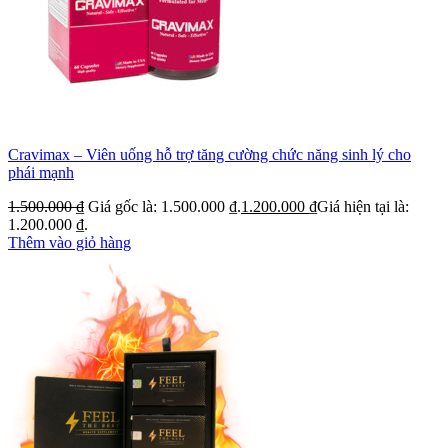
Cravimax – Viên uống hỗ trợ tăng cường chức năng sinh lý cho
phái mạnh
1.500.000
₫
Giá gốc là: 1.500.000 ₫.
1.200.000
₫
Giá hiện tại là:
1.200.000 ₫.
Thêm vào giỏ hàng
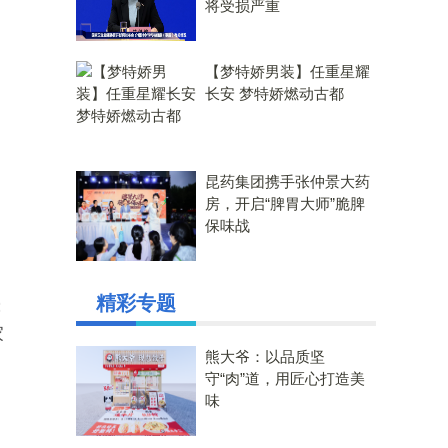
将受损严重
【梦特娇男装】任重星耀
长安 梦特娇燃动古都
昆药集团携手张仲景大药
房，开启“脾胃大师”脆脾
保味战
精彩专题
；
家
熊大爷：以品质坚
守“肉”道，用匠心打造美
味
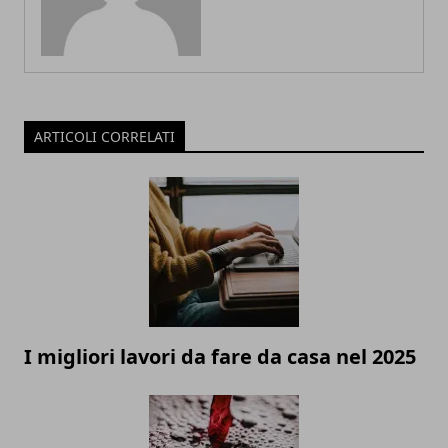
ARTICOLI CORRELATI
I migliori lavori da fare da casa nel 2025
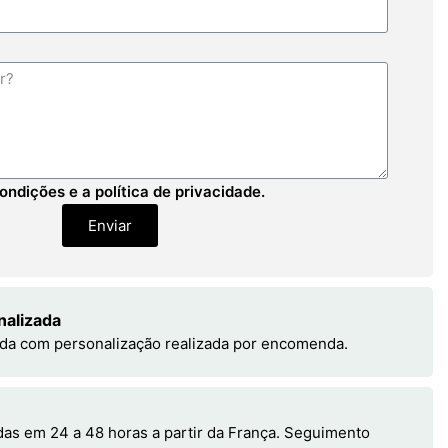
ondições e a política de privacidade.
Enviar
nalizada
da com personalização realizada por encomenda.
s em 24 a 48 horas a partir da França. Seguimento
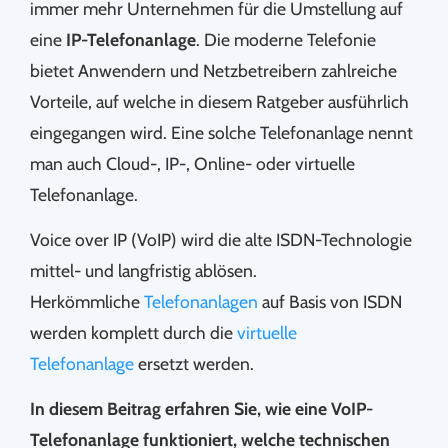
immer mehr Unternehmen für die Umstellung auf
eine
IP-Telefonanlage
. Die moderne Telefonie
bietet Anwendern und Netzbetreibern zahlreiche
Vorteile, auf welche in diesem Ratgeber ausführlich
eingegangen wird. Eine solche Telefonanlage nennt
man auch Cloud-, IP-, Online- oder virtuelle
Telefonanlage.
Voice over IP (VoIP) wird die alte ISDN-Technologie
mittel- und langfristig ablösen.
Herkömmliche
Telefonanlagen
auf Basis von ISDN
werden komplett durch die
virtuelle
Telefonanlage
ersetzt werden.
In diesem Beitrag erfahren Sie, wie eine VoIP-
Telefonanlage funktioniert, welche technischen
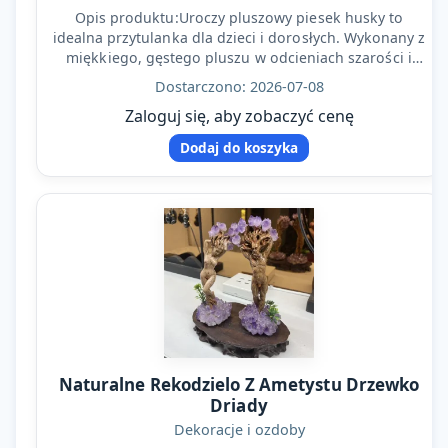
Opis produktu:Uroczy pluszowy piesek husky to
idealna przytulanka dla dzieci i dorosłych. Wykonany z
miękkiego, gęstego pluszu w odcieniach szarości i
bieli, z…
Dostarczono: 2026-07-08
Zaloguj się, aby zobaczyć cenę
Dodaj do koszyka
Naturalne Rekodzielo Z Ametystu Drzewko
Driady
Dekoracje i ozdoby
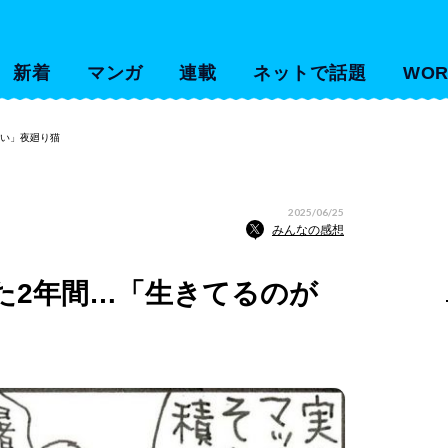
新着
マンガ
連載
ネットで話題
WOR
らい」夜廻り猫
2025/06/25
みんなの感想
た2年間…「生きてるのが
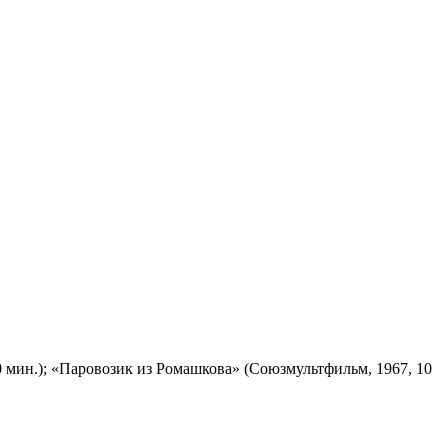
 мин.); «Паровозик из Ромашкова» (Союзмультфильм, 1967, 10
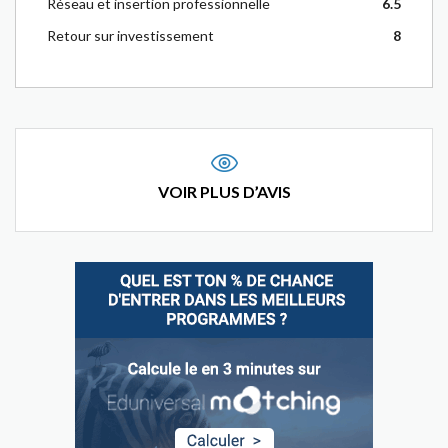
Réseau et insertion professionnelle
6.5
Retour sur investissement
8
VOIR PLUS D’AVIS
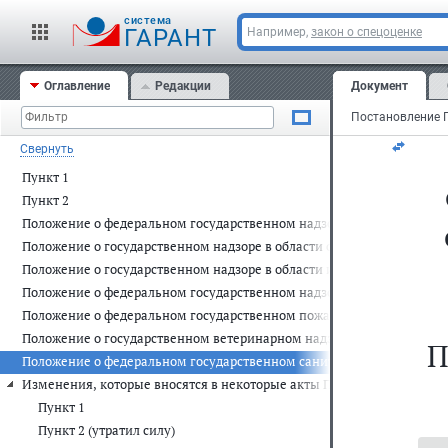
(
cистема
ГАРАНТ
Например,
закон о спецоценке
П
№
Оглавление
Редакции
Документ
Свернуть
Пункт 1
Пункт 2
Положение о федеральном государственном надзоре в области связи 
Положение о государственном надзоре в области охраны атмосферног
Положение о государственном надзоре в области использования и ох
Положение о федеральном государственном надзоре в области охраны
Положение о федеральном государственном пожарном надзоре в леса
Положение о государственном ветеринарном надзоре (утратило силу
П
Положение о федеральном государственном санитарно-эпидемиологи
Изменения, которые вносятся в некоторые акты Правительства Росс
Пункт 1
Пункт 2 (утратил силу)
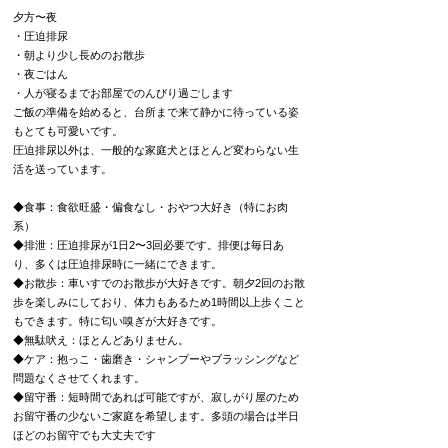
夕方〜夜
・圧迫排尿
・朝より少し長めのお散歩
・夜ごはん
・人が寝るまでお部屋でのんびり過ごします
ご飯の準備を始めると、台所まで来て静かに待っている姿
もとても可愛いです。
圧迫排尿以外は、一般的な家庭犬とほとんど変わらない生
活を送っています。
◆食事：食欲旺盛・偏食なし・おやつ大好き（特にお肉
系）
◆排泄：圧迫排尿が1日2〜3回必要です。排便は毎日あ
り、多くは圧迫排尿時に一緒にできます。
◆お散歩：
車いすでのお散歩が大好きです。
朝夕2回のお散
歩を楽しみにしており、体力もあるため1時間以上歩くこと
もできます。
特に匂い嗅ぎが大好きです。
◆無駄吠え：
ほとんどありません。
◆ケア：
抱っこ・歯磨き・シャンプーやブラッシングなど
問題なくさせてくれます。
◆留守番：
短時間であれば可能ですが、寂しがり屋のため
お留守番の少ないご家庭を希望します。
多頭の場合は半日
ほどのお留守でも大丈夫です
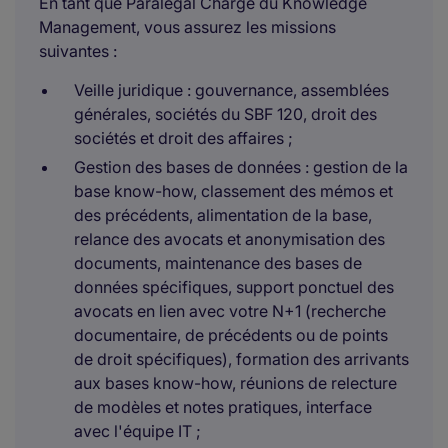
En tant que Paralegal Chargé du Knowledge
Management, vous assurez les missions
suivantes :
Veille juridique : gouvernance, assemblées
générales, sociétés du SBF 120, droit des
sociétés et droit des affaires ;
Gestion des bases de données : gestion de la
base know-how, classement des mémos et
des précédents, alimentation de la base,
relance des avocats et anonymisation des
documents, maintenance des bases de
données spécifiques, support ponctuel des
avocats en lien avec votre N+1 (recherche
documentaire, de précédents ou de points
de droit spécifiques), formation des arrivants
aux bases know-how, réunions de relecture
de modèles et notes pratiques, interface
avec l'équipe IT ;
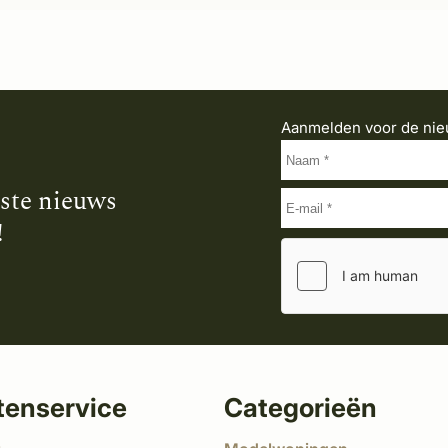
Aanmelden voor de nie
tste nieuws
!
tenservice
Categorieën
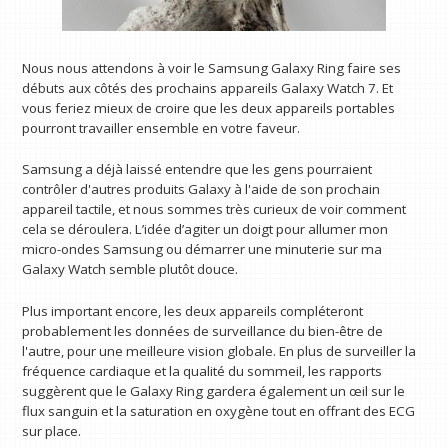
Nous nous attendons à voir le Samsung Galaxy Ring faire ses
débuts aux côtés des prochains appareils Galaxy Watch 7. Et
vous feriez mieux de croire que les deux appareils portables
pourront travailler ensemble en votre faveur.
Samsung a déjà laissé entendre que les gens pourraient
contrôler d'autres produits Galaxy à l'aide de son prochain
appareil tactile, et nous sommes très curieux de voir comment
cela se déroulera. L’idée d’agiter un doigt pour allumer mon
micro-ondes Samsung ou démarrer une minuterie sur ma
Galaxy Watch semble plutôt douce.
Plus important encore, les deux appareils compléteront
probablement les données de surveillance du bien-être de
l'autre, pour une meilleure vision globale. En plus de surveiller la
fréquence cardiaque et la qualité du sommeil, les rapports
suggèrent que le Galaxy Ring gardera également un œil sur le
flux sanguin et la saturation en oxygène tout en offrant des ECG
sur place.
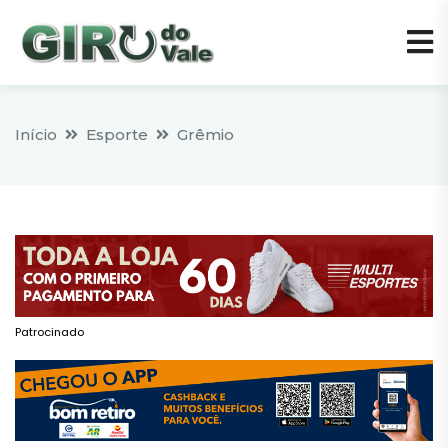
Início
Esporte
Grêmio
Patrocinado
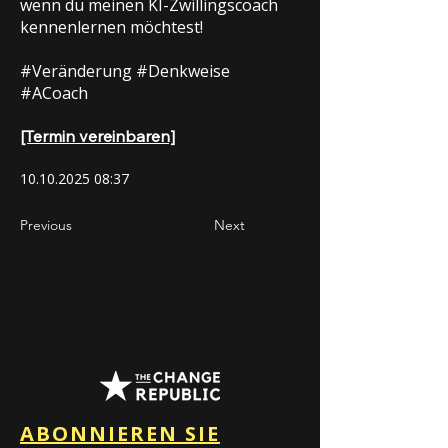
wenn du meinen KI-Zwillingscoach
kennenlernen möchtest!
#Veränderung #Denkweise
#ACoach
[Termin vereinbaren]
10.10.2025 08
:37
Previous
Next
ABONNIEREN SIE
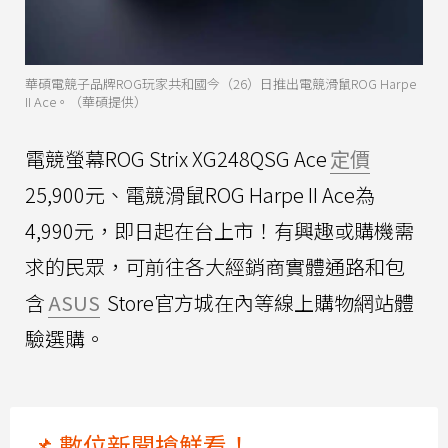
華碩電競子品牌ROG玩家共和國今（26）日推出電競滑鼠ROG Harpe
II Ace。（華碩提供）
電競螢幕ROG Strix XG248QSG Ace
定價
25,900元、電競滑鼠ROG Harpe II Ace為
4,990元，即日起在台上市！有興趣或購機需
求的民眾，可前往各大經銷商實體通路和包
含
ASUS
Store官方城在內等線上購物網站體
驗選購。
📌 數位新聞搶鮮看！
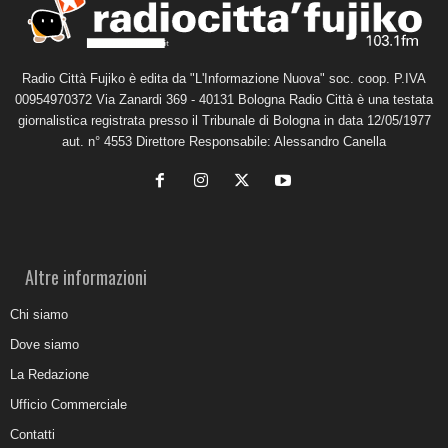
Radio Città Fujiko è edita da "L'Informazione Nuova" soc. coop. P.IVA
00954970372 Via Zanardi 369 - 40131 Bologna Radio Città è una testata
giornalistica registrata presso il Tribunale di Bologna in data 12/05/1977
aut. n° 4553 Direttore Responsabile: Alessandro Canella
Altre informazioni
Chi siamo
Dove siamo
La Redazione
Ufficio Commerciale
Contatti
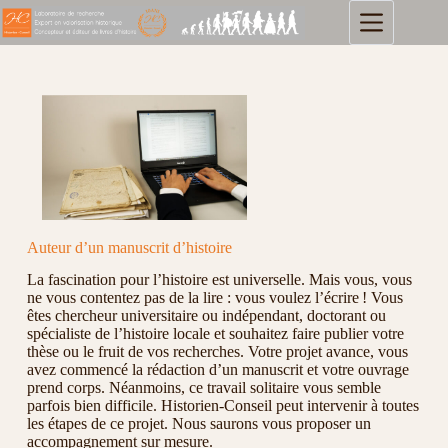
Auteur d’un manuscrit d’histoire
La fascination pour l’histoire est universelle. Mais vous, vous
ne vous contentez pas de la lire : vous voulez l’écrire ! Vous
êtes chercheur universitaire ou indépendant, doctorant ou
spécialiste de l’histoire locale et souhaitez faire publier votre
thèse ou le fruit de vos recherches. Votre projet avance, vous
avez commencé la rédaction d’un manuscrit et votre ouvrage
prend corps. Néanmoins, ce travail solitaire vous semble
parfois bien difficile. Historien-Conseil peut intervenir à toutes
les étapes de ce projet. Nous saurons vous proposer un
accompagnement sur mesure.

⁂

**ACTIVITY:** Lines of the material in which the word "силу" occurs are to be copied out.

**RESPONSE:**
Положение о государственном ветеринарном надзоре (утратило силу
Пункт 2 (утратил силу)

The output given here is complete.